At CreativeJigsaw we love that we're able to use a drone commercially, something enabled by our license from the Civil Aviation Authority. It allows us to obtain aerial images that add an extra dimension to our productions when requested by our clients (and also logistically possible). We leave it there though - at images that is. But drones are increasingly popping up more and more for applications beyond filming and photographing from the air, from aerial mapping to delivering goods ordered online. Here's a particularly niche one though...
Flash Forest
A venture calling itself Flash Forest is intending to use drones to re-forest huge swathes of land in a short space of time - our headline above is taken from their website and adding an extra one thousand million trees in the next 8 years is certainly not without ambition!
A 7 billion+ shortfall every year
As they say on their home page though, every year there are 13 billion trees lost across the world and we regain fewer than half that number. By that measure their 8 year time-span gives us a net deficit of about 56 billions trees, that's disregarding the billions lost in previous years, making the one billion target start to seem a bit like a drop in the ocean!
What's not in doubt is that we need to start doing something about this situation sooner rather than later. It'll take a multi-pronged approach that must surely involve massively reducing the rate of tree loss, with efforts like this one to re-forest just one part of the mix.
But why drones?
Well, Flash Forest say their drone approach means they can plant at 10 times the normal rate and at only 20% of the cost of traditional tree planting techniques. Those are impressive figures.
Can drones dig?
You might wonder how a drone can dig a hole and plant a tree but in fact the technique involves firing pods of nutrient rich soil packed around three pre-germinated seeds, like a casing. The nutrient rich padding can keep the germinated seeds alive for up to nine months, giving them plenty of time to take root in the local environment.

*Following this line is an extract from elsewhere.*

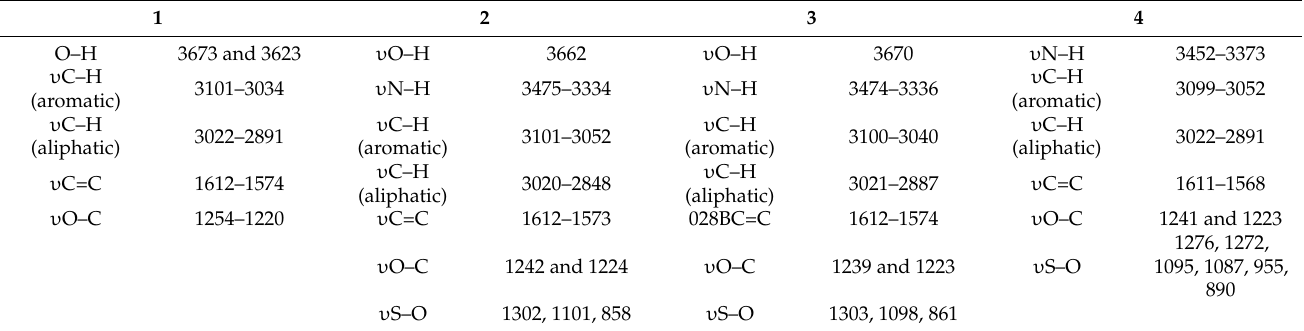
Table 5. Some important wavenumbers (cm − 1 ) scaled by a factor of 0.9608 for the investigated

Each drone will be capable of shooting around one pod per second into the ground and the system will allow a human pilot to operate as many as ten drones simultaneously.
It's clear that Unmanned Aerial Vehicles / UAVs (drones to you and me) are going to be playing greater and greater roles in multiple applications right across the globe over the coming years. But beyond getting your Amazon delivery to you in lightning quick time, some of them might just help save the planet.